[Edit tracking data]
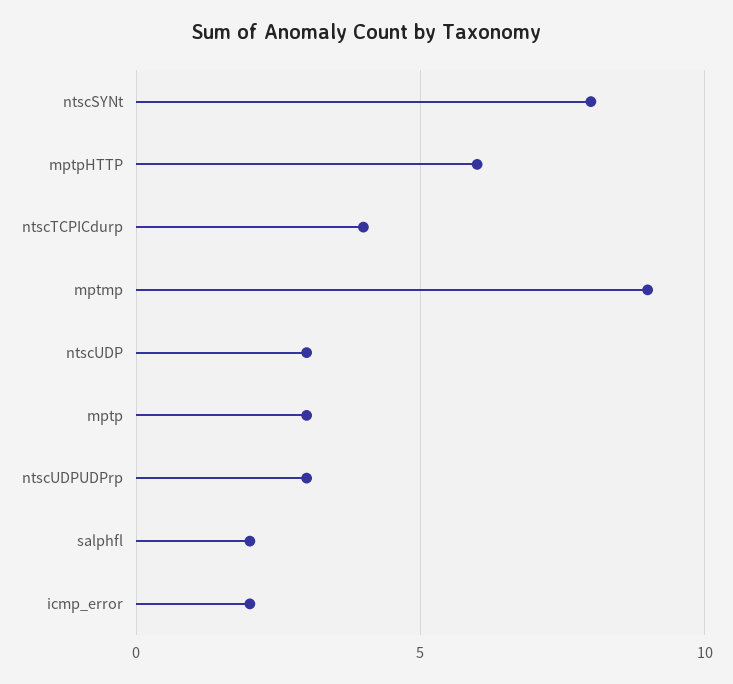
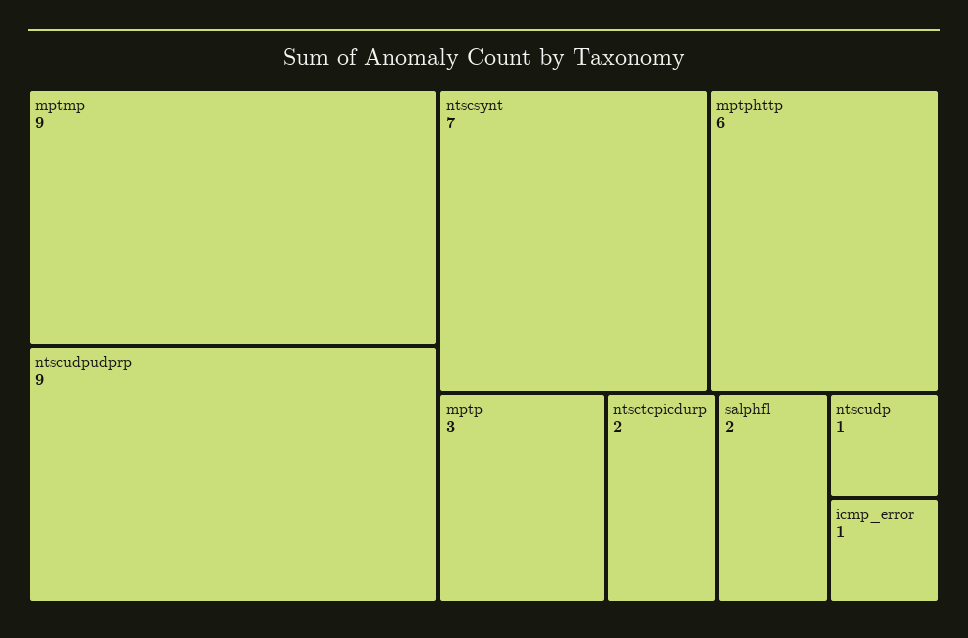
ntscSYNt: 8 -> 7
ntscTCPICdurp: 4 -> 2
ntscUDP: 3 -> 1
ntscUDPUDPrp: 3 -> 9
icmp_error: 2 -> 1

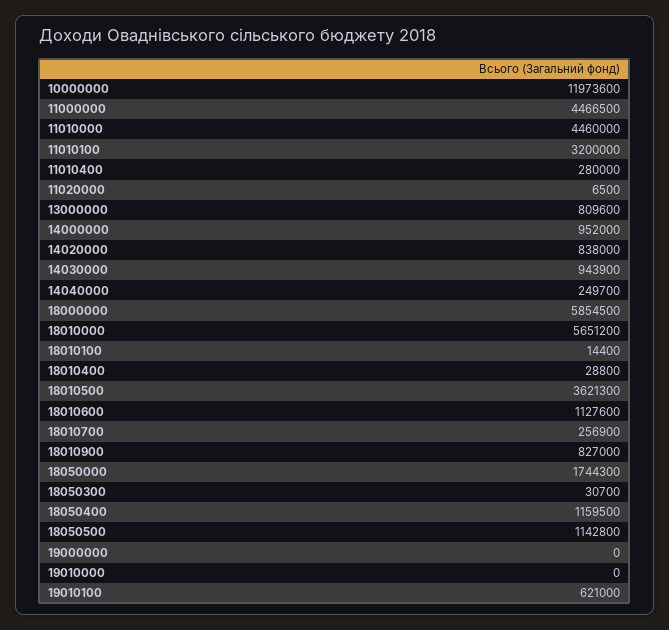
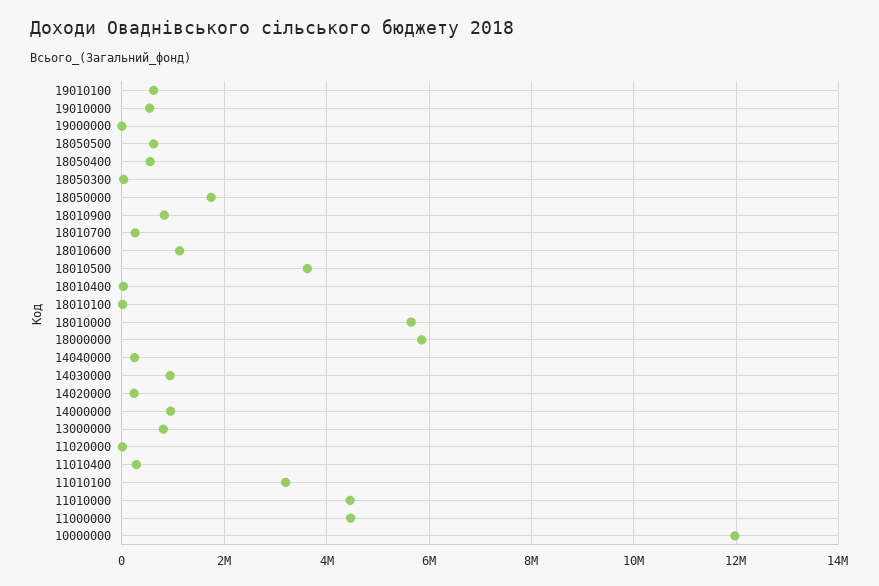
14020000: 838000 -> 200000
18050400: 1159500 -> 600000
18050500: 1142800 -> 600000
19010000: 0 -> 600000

▶ [Exercise aim] Repeat each line word for word, from the one with "ntscUDPUDPrp: 3 -> 9" down to the last line of the data, and keep the pictures out of it.

▶ [Exercise answer]
ntscUDPUDPrp: 3 -> 9
icmp_error: 2 -> 1

14020000: 838000 -> 200000
18050400: 1159500 -> 600000
18050500: 1142800 -> 600000
19010000: 0 -> 600000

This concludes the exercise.